The Senior Issue 2015

Emily P. Brito was deliberate about letting go as she grieved for her husband. “By us being miserable, I believe the spirit does not go,” she says. “It should go.”

Nic Coury

Emily P. Brito had two close calls driving last year: Twice she tried to brake, but her foot wasn’t doing what she thought her brain was telling it to do. A neurologist advised her it was time to give up driving.

On June 14, her 75th birthday, she turned over her license. “That really cut my wings,” she says.

That was an adjustment in and of itself. Then her husband of 55 years died barely a week later, just three weeks after he was diagnosed with lung cancer. “I felt like my world was caving in,” Brito says.

Brito’s challenges were profound, but not uncommon for someone her age. She didn’t want to over-burden her children, and all her doctor could offer was a light tranquilizer to help her sleep. So she arranged for free peer counseling in her own home, and talked it through with a volunteer counselor from the nonprofit Alliance on Aging. “I felt I was walking up this steep hill, facing something really hard. [In counseling], I was able to talk, and I could break down if I needed to.”

Peer counseling helped Brito adapt to her new reality. She decided to become a peer counselor herself, and trained last September in Alliance on Aging’s intensive 30-hour program.
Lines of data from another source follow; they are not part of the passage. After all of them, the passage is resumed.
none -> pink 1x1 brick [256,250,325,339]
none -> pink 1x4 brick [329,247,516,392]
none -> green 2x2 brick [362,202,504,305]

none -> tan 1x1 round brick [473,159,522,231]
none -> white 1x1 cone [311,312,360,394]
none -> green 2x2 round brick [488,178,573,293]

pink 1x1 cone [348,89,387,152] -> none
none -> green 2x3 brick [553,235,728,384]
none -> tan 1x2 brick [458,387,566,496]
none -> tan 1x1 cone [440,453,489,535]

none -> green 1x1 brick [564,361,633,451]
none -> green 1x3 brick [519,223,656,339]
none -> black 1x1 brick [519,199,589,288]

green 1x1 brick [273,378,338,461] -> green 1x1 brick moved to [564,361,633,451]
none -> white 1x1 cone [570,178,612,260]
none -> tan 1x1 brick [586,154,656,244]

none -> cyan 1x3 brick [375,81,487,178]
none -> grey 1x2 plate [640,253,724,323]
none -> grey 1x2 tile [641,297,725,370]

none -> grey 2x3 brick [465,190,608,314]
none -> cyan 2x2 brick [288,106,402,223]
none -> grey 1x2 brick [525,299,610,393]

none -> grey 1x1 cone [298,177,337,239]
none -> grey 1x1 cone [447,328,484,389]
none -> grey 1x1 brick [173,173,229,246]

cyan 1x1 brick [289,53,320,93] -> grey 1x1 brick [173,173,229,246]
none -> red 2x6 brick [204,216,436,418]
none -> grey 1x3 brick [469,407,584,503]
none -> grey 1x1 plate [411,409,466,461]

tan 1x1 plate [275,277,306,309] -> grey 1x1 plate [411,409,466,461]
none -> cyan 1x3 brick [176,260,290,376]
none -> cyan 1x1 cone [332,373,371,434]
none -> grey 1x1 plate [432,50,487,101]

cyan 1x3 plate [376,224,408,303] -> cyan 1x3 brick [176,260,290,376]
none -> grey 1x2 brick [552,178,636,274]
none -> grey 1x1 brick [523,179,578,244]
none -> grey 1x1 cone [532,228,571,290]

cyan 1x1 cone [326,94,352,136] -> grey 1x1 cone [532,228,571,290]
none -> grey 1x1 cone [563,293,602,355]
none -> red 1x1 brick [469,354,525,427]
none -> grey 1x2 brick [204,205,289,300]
It was their first-ever Spanish-language training, a new focus for a program that’s been around for 18 years, and serves some 600 older adults a year.

Social Worker Patricia Ortiz oversees outreach to the Latino community, and has launched four Spanish-language peer support groups in Greenfield, Soledad and two in Gonzales.

“People talk about abandonment, depression, adjustment to illnesses,” Ortiz says. “Loss and grief is a major subject. Not just losing people to death, but their children move, and there’s a lack of visits.”

She says there’s still a large unmet need for mental health support in rural Monterey County, particularly among Latinos. “In this culture we value independence,” Ortiz says. “One barrier in the Hispanic community is we value interdependence.”

That means she does a lot of door-knocking, becoming part of the extended family – the personalismo in an older person’s life available to talk about the challenges of aging.

A key advantage of peer counseling, she says, is helping Latinos overcome stigma. “Seeing the doctor, they automatically interpret it as being crazy,” she says.

Brito now leads a weekly peer group in Salinas, where she says she’s still learning how to cope herself. “We need to talk, we need to cry, we need to laugh,” she says. “And we are always learning from each other.”